▶ **What is being asked**:
Every line from the one with "ring tip: (1121, 698)" to the one with "ring pip: (339, 358)", including those two, is to be copied exactly; all other lines of the entries below are left out.

▶ **Dataset entries**:
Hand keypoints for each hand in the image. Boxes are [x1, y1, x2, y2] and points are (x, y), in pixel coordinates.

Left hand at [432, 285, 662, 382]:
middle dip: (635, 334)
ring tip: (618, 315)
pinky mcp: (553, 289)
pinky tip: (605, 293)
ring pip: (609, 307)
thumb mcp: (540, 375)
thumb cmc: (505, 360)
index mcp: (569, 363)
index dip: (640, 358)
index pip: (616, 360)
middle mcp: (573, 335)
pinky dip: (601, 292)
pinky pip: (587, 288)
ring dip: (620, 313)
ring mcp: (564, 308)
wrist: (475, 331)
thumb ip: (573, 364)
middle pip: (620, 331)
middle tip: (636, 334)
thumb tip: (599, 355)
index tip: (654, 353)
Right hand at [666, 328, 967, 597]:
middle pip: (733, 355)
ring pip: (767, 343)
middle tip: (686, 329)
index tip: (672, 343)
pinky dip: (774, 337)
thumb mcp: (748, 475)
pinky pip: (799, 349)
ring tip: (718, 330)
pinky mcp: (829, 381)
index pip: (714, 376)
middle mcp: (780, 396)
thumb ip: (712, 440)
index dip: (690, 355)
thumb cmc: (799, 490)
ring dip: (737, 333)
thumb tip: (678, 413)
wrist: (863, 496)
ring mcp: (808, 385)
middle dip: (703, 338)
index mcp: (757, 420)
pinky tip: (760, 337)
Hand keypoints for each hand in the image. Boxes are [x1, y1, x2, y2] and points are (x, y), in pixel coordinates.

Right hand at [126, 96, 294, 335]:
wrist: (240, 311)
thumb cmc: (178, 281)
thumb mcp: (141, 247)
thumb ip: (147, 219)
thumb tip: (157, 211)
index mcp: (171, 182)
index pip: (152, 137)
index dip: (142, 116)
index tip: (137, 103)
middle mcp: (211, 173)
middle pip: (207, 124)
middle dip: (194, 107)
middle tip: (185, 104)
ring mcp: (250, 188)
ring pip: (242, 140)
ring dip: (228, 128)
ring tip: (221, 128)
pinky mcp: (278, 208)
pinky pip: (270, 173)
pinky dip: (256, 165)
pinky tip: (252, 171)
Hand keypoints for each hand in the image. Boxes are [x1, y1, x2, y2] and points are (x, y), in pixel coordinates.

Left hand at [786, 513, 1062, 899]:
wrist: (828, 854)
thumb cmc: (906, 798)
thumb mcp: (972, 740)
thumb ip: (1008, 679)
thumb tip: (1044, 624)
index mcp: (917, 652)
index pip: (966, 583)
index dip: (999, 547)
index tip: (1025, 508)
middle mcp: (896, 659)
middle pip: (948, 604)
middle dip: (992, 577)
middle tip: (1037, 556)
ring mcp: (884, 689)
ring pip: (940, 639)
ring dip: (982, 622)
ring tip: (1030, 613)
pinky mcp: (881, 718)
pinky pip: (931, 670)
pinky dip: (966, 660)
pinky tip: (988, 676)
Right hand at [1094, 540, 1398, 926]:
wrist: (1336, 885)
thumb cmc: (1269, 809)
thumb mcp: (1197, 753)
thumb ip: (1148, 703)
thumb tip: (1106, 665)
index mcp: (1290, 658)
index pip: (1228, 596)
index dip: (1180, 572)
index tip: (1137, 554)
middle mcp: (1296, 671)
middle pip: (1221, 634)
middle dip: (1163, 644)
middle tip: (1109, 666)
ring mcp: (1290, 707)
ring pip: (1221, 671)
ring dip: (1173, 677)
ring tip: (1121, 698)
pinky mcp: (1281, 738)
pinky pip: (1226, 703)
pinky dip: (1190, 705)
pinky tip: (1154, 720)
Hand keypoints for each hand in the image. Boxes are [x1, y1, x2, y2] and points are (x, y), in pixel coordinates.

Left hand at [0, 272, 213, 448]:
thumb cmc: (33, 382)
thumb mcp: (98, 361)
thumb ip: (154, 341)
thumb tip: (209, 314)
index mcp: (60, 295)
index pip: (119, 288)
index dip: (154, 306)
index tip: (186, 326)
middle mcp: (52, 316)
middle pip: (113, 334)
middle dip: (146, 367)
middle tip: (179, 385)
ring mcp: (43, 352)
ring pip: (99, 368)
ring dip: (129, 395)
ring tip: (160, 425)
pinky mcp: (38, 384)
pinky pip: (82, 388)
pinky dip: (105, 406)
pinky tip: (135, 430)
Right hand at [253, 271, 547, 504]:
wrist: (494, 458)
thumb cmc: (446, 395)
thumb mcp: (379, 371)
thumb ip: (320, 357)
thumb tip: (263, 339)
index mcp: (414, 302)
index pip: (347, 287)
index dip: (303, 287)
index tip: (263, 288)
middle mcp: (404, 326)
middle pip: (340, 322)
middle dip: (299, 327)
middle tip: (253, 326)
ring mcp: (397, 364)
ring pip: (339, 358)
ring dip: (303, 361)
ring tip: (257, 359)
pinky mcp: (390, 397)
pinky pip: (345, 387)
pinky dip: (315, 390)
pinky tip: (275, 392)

▶ **Response area**:
ring tip: (1121, 698)
pinky mcp: (1281, 738)
pinky pip: (1226, 703)
pinky dip: (1190, 705)
pinky tip: (1154, 720)
Hand keypoints for each hand in the image. Boxes are [x1, y1, x2, y2] and points are (x, y), in pixel coordinates.

Left hand at [0, 272, 213, 448]:
thumb cmc: (33, 382)
thumb mcp: (98, 361)
thumb ip: (154, 341)
thumb tip: (209, 314)
index mcp: (60, 295)
index pip: (119, 288)
index dip: (154, 306)
index tip: (186, 326)
middle mcp: (52, 316)
middle pip: (113, 334)
middle dip: (146, 367)
middle tip: (179, 385)
ring mcp: (43, 352)
ring pip: (99, 368)
ring dip: (129, 395)
ring tip: (160, 425)
pinky mcp: (38, 384)
pinky pip: (82, 388)
pinky dip: (105, 406)
pinky tip: (135, 430)
Right hand at [253, 271, 547, 504]:
wrist: (494, 458)
thumb cmc: (446, 395)
thumb mcp: (379, 371)
thumb ip: (320, 357)
thumb tip: (263, 339)
index mcp: (414, 302)
index pip: (347, 287)
index dip: (303, 287)
index tip: (263, 288)
middle mcp: (404, 326)
middle pip: (340, 322)
middle dip: (299, 327)
middle tip: (253, 326)
ring mcp: (397, 364)
ring pip: (339, 358)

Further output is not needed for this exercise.